## Supplied information
'''

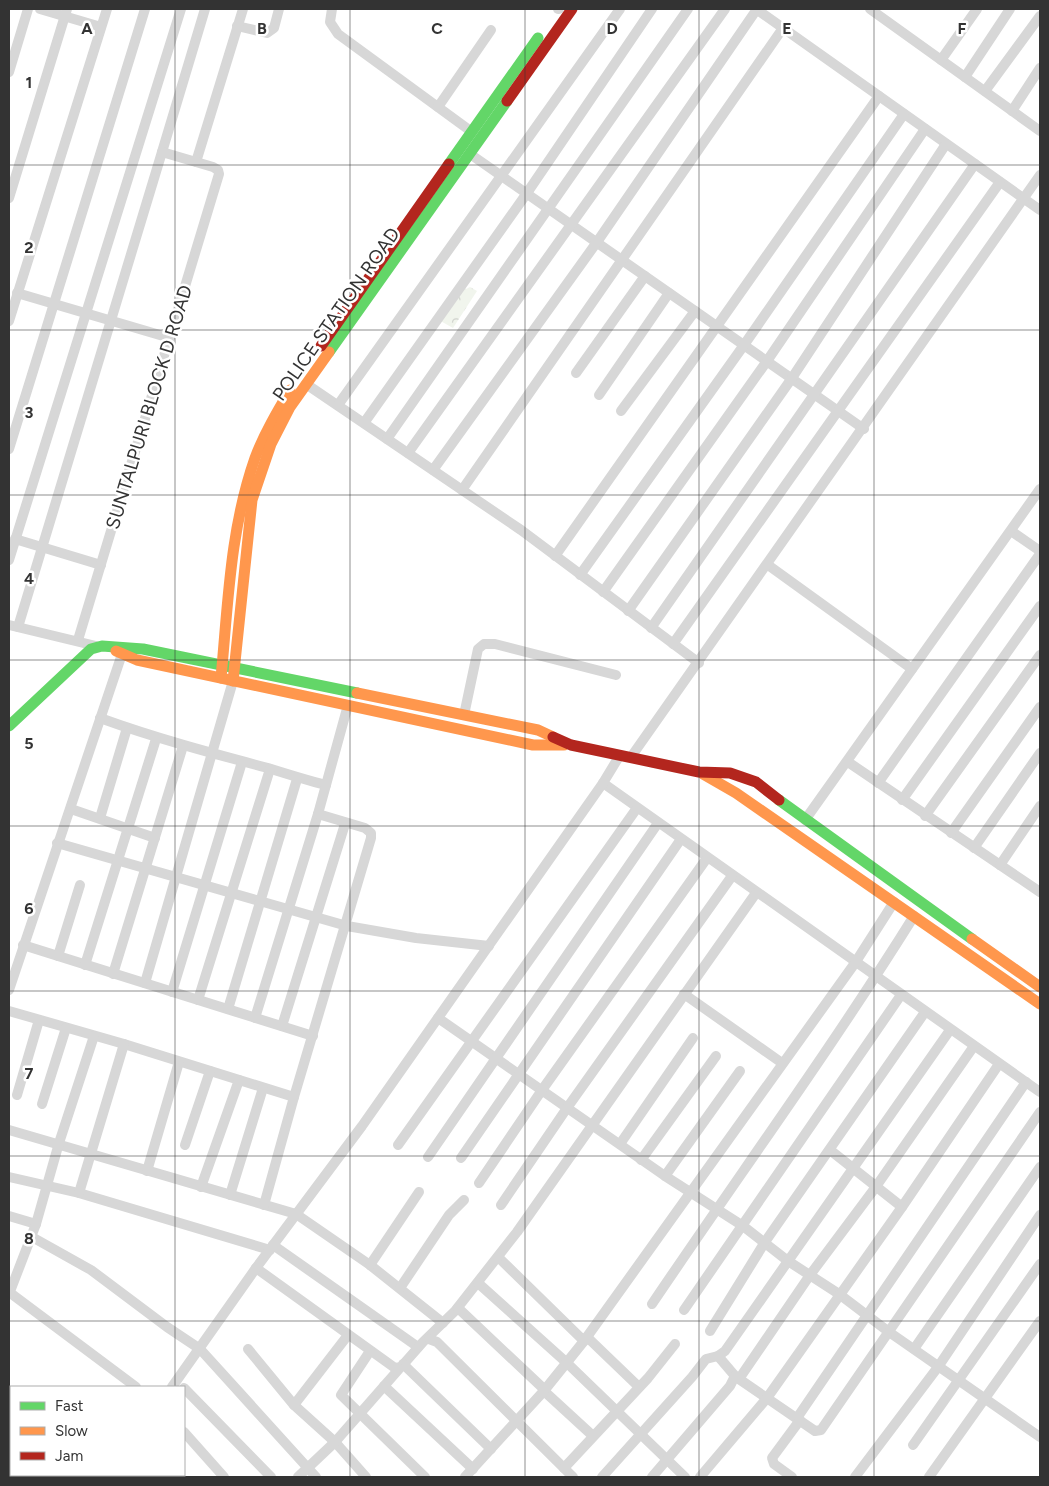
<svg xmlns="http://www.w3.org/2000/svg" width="1049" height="1486" viewBox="0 0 1049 1486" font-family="Figtree,sans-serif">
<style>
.park{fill:url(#park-crowns)}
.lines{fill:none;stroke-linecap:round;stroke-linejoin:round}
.street{stroke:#d7d7d7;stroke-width:10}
.fast{stroke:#63d668;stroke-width:11}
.slow{stroke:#ff974d;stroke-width:11}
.jam{stroke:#b3261e;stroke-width:11}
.grid{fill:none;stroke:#333;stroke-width:1;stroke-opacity:0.55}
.labels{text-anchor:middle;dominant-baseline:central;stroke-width:5;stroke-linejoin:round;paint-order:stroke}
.street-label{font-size:19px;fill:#333;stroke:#fff}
.grid-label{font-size:16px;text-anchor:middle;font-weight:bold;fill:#333;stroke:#fff;stroke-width:5;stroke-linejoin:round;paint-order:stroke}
</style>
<defs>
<pattern id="park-crowns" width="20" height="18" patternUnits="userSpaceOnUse" patternTransform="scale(1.25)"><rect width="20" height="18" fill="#f1f5ed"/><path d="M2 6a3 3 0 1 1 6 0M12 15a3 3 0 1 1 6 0" fill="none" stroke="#cfd2cc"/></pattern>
</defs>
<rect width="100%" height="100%" fill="#fff"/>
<path class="park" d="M 461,286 L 466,289 L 470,287 L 477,291 L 453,328 L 437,319 Z"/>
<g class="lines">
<g class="street">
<path d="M 40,9 L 101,27"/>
<path d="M 332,9 L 330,22 L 338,34 L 472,132"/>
<path d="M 558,9 L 559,9"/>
<path d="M 756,9 L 1040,210"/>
<path d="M 870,9 L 1040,131"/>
<path d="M 237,26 L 267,33 L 274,28 L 279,9"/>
<path d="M 941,60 L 977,9"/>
<path d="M 9,72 L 28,9"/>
<path d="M 965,77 L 1010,9"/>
<path d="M 985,91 L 1040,16"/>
<path d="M 438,107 L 491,30"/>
<path d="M 1012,111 L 1040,68"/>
<path d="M 162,152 L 205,9"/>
<path d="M 470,154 L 864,429"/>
<path d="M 196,162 L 243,9"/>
<path d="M 9,198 L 67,9"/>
<path d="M 17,293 L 170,338"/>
<path d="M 9,321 L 107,9"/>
<path d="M 576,373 L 645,276"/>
<path d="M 306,384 L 521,530 L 699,663"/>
<path d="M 599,395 L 669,293"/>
<path d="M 338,405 L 620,9"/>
<path d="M 621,411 L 695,311"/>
<path d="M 364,423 L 527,193 L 652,9"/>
<path d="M 387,439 L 688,9"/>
<path d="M 9,449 L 145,9"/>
<path d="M 408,453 L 725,9"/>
<path d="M 433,470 L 597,242 L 757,9"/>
<path d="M 462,490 L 783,28"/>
<path d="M 1011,531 L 1040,551"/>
<path d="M 15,539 L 101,565"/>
<path d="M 555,556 L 879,96"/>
<path d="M 9,560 L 181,9"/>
<path d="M 768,565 L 912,669"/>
<path d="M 580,575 L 744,345 L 904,114"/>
<path d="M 603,592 L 767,361 L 925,129"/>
<path d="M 628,611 L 792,378 L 946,144"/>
<path d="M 9,625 L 96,646"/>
<path d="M 18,627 L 162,152 L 213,167 L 218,170 L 219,174 L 78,640"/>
<path d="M 651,628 L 975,164"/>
<path d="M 673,644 L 1000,182"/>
<path d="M 464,715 L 478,649 L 484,644 L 495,644 L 616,675"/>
<path d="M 100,718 C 155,738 211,753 268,768 C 287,774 306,780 326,785"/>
<path d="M 631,757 L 1040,175"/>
<path d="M 848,762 L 1040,892"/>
<path d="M 603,783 L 1040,1092"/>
<path d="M 878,783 L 1040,554"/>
<path d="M 902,800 L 1040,606"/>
<path d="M 71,809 L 155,838"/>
<path d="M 925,816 L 1040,655"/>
<path d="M 100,818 L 127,728"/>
<path d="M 805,820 L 1040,489"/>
<path d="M 951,833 L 1040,707"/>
<path d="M 57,843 L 347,926 L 416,938 L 489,946"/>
<path d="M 974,848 L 1040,753"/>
<path d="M 1000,865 L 1040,806"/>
<path d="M 23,945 L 313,1036"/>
<path d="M 58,956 L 80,885"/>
<path d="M 85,965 L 156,739"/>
<path d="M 113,974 L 183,746"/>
<path d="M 145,983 L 233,681"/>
<path d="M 9,990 L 124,648"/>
<path d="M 172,992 L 242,762"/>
<path d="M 684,994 L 782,1063"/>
<path d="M 198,1000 L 270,769"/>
<path d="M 228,1009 L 297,779"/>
<path d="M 9,1011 L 124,1044 L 294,1097"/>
<path d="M 255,1018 L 318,814 L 348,705"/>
<path d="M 438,1018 L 665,1176 L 743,1226 L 788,1261 L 839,1294 L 889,1332 L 1040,1437"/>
<path d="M 282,1026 L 345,824"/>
<path d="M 17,1095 L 39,1020"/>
<path d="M 42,1104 L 66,1028"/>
<path d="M 9,1130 L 296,1214 L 370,1265 L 443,1323"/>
<path d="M 620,1144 L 693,1038"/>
<path d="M 185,1145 L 210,1071"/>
<path d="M 398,1145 L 637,808"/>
<path d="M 830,1150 L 902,1207"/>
<path d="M 428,1157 L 658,823"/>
<path d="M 461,1158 L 681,839"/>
<path d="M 641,1160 L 716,1056"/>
<path d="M 147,1171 L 179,1062"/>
<path d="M 665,1176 L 740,1071"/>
<path d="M 9,1177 L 79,1193 L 270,1250"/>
<path d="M 479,1183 L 542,1090 L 707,858"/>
<path d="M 201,1187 L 239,1080"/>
<path d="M 79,1193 L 124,1044"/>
<path d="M 230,1195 L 263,1088"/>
<path d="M 264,1205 L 294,1097 L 371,838 L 371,833 L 365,828 L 318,814"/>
<path d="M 501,1205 L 567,1108 L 732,876"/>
<path d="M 9,1216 L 36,1224"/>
<path d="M 32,1237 L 91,1270 L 167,1327 L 200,1349 L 316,1477"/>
<path d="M 273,1245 L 418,1347"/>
<path d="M 498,1257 L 584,1341"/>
<path d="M 370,1265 L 419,1192"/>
<path d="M 256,1268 L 395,1368 L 401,1367 L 423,1342 L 455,1311 L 517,1232 L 756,893"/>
<path d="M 478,1283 L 567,1363 L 685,1477"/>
<path d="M 400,1288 L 449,1215 L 464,1200"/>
<path d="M 9,1292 L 136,1387"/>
<path d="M 9,1294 L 36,1224 L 59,1143 L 94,1036"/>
<path d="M 652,1304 C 739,1175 831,1049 914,916"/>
<path d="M 458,1308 L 545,1390"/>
<path d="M 684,1310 L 901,995"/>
<path d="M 710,1331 L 765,1242 L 925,1012"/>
<path d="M 587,1337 L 639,1387"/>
<path d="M 429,1339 L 437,1342 L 573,1477"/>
<path d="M 248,1349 L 294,1405 L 335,1442 L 366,1477"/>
<path d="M 914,1349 L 1040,1167"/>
<path d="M 370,1351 L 341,1395 L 425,1477"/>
<path d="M 718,1356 L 735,1376"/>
<path d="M 403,1364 L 491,1449"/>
<path d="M 739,1379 L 815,1431 L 821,1430 L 1040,1112"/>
<path d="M 384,1386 L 473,1469"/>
<path d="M 172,1387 L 256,1268 L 362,1126 L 603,783 L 620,755"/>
<path d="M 184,1388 L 271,1477"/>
<path d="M 544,1391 L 593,1436"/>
<path d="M 294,1405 L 348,1335"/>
<path d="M 797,1418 L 1026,1082"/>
<path d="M 184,1432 L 224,1477"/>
<path d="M 913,1445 L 1040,1264"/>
<path d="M 564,1468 L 648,1378 L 675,1344"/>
<path d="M 169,1475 L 172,1477"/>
<path d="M 102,1477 L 103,1475"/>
<path d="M 298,1477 L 335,1442 L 399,1369"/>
<path d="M 465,1477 L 543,1392 L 584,1341 L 855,963 L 894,902"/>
<path d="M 602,1477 L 692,1377 L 706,1359 L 718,1356 L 725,1351 L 950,1030"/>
<path d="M 652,1477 L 730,1386 L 735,1376 L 739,1379 L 810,1275 L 875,1188 L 974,1046"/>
<path d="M 700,1477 L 767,1398 L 902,1207 L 999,1064"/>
<path d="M 792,1477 L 774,1464 L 772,1458 L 800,1420"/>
<path d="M 855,1477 L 938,1367 L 1040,1215"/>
<path d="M 929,1477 L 1040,1321"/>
</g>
<g class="fast">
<path d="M 449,164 L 538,38"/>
<path d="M 329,352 L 507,101"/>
<path d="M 9,726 L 91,649 L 102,646 L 143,649 L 357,693"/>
<path d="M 779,800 L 972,939"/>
</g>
<g class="slow">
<path d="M 116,651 L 137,660 L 533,745 L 564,745"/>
<path d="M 221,678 C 228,604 230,529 255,458 C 264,434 277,412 290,390"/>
<path d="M 233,681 L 252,500 L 271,444 L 290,407 L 329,352"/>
<path d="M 357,693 L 538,730 L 553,737"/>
<path d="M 703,774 L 736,793 L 1040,1004"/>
<path d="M 972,939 L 1040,987"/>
</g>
<g class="jam">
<path d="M 507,101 L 572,9"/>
<path d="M 321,346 L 449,164"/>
<path d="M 553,737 L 571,745 L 699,772 L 730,773 L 756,782 L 779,800"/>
</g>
</g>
<path class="grid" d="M 175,9 L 175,1387M 350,9 L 350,1477M 525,9 L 525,1477M 699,9 L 699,1477M 874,9 L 874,1477M 9,165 L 1040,165M 9,330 L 1040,330M 9,495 L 1040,495M 9,660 L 1040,660M 9,826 L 1040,826M 9,991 L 1040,991M 9,1156 L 1040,1156M 9,1321 L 1040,1321M 175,1475 L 175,1477"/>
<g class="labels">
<g class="street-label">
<text transform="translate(336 314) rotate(-55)">POLICE STATION ROAD</text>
<text transform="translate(149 407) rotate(-73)">SUNTALPURI BLOCK D ROAD</text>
</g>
</g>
<g class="grid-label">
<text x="87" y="34">A</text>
<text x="262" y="34">B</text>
<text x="437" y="34">C</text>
<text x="612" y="34">D</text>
<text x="787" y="34">E</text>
<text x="962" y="34">F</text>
<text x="29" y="88">1</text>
<text x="29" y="253">2</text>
<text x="29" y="418">3</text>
<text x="29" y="584">4</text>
<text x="29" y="749">5</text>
<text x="29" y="914">6</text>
<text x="29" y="1079">7</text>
<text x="29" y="1244">8</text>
</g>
<rect width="1049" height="1486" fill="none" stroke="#333333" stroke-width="20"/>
<rect x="10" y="1386" width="175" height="90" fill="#ffffff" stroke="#adadad"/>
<rect x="20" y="1402" width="25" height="8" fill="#63d668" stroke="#adadad"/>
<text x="55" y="1411" font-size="15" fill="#333333">Fast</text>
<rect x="20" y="1427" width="25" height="8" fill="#ff974d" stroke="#adadad"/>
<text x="55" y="1436" font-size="15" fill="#333333">Slow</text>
<rect x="20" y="1452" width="25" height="8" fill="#b3261e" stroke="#adadad"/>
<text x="55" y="1461" font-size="15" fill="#333333">Jam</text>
</svg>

'''

## Task prompt
Find the word "lines" in the listing above. Copy each line where it appears.

## Answer to the problem
.lines{fill:none;stroke-linecap:round;stroke-linejoin:round}
<g class="lines">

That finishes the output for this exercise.